What is expected
Return the entire listing, character for character.

Source material
-*-*-

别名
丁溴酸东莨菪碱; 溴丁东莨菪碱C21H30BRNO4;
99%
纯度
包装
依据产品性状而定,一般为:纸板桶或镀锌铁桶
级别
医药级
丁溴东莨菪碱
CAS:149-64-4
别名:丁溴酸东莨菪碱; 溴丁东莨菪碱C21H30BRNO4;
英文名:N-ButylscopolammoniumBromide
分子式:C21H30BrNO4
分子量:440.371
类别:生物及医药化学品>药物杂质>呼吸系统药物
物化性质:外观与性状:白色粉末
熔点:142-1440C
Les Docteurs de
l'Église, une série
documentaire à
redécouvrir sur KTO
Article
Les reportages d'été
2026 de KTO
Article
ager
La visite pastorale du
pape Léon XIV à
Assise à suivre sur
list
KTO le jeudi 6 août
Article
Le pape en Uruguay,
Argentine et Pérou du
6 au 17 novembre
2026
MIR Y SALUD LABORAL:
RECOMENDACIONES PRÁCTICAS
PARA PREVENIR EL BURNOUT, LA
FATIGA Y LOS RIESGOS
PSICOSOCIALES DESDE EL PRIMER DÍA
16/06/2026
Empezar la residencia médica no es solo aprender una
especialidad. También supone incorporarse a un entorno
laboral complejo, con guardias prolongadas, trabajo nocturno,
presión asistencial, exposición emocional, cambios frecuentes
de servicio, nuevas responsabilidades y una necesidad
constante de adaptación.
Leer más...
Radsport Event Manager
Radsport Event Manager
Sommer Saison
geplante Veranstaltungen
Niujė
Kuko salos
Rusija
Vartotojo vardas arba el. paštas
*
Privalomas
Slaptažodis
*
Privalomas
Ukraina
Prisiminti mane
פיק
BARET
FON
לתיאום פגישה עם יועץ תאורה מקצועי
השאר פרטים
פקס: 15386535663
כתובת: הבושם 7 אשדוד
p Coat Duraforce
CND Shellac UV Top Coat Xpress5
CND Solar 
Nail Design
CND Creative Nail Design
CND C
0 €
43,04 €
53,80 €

-*-*-

Finished exercise
别名
丁溴酸东莨菪碱; 溴丁东莨菪碱C21H30BRNO4;
99%
纯度
包装
依据产品性状而定,一般为:纸板桶或镀锌铁桶
级别
医药级
丁溴东莨菪碱
CAS:149-64-4
别名:丁溴酸东莨菪碱; 溴丁东莨菪碱C21H30BRNO4;
英文名:N-ButylscopolammoniumBromide
分子式:C21H30BrNO4
分子量:440.371
类别:生物及医药化学品>药物杂质>呼吸系统药物
物化性质:外观与性状:白色粉末
熔点:142-1440C
Les Docteurs de
l'Église, une série
documentaire à
redécouvrir sur KTO
Article
Les reportages d'été
2026 de KTO
Article
ager
La visite pastorale du
pape Léon XIV à
Assise à suivre sur
list
KTO le jeudi 6 août
Article
Le pape en Uruguay,
Argentine et Pérou du
6 au 17 novembre
2026
MIR Y SALUD LABORAL:
RECOMENDACIONES PRÁCTICAS
PARA PREVENIR EL BURNOUT, LA
FATIGA Y LOS RIESGOS
PSICOSOCIALES DESDE EL PRIMER DÍA
16/06/2026
Empezar la residencia médica no es solo aprender una
especialidad. También supone incorporarse a un entorno
laboral complejo, con guardias prolongadas, trabajo nocturno,
presión asistencial, exposición emocional, cambios frecuentes
de servicio, nuevas responsabilidades y una necesidad
constante de adaptación.
Leer más...
Radsport Event Manager
Radsport Event Manager
Sommer Saison
geplante Veranstaltungen
Niujė
Kuko salos
Rusija
Vartotojo vardas arba el. paštas
*
Privalomas
Slaptažodis
*
Privalomas
Ukraina
Prisiminti mane
פיק
BARET
FON
לתיאום פגישה עם יועץ תאורה מקצועי
השאר פרטים
פקס: 15386535663
כתובת: הבושם 7 אשדוד
p Coat Duraforce
CND Shellac UV Top Coat Xpress5
CND Solar 
Nail Design
CND Creative Nail Design
CND C
0 €
43,04 €
53,80 €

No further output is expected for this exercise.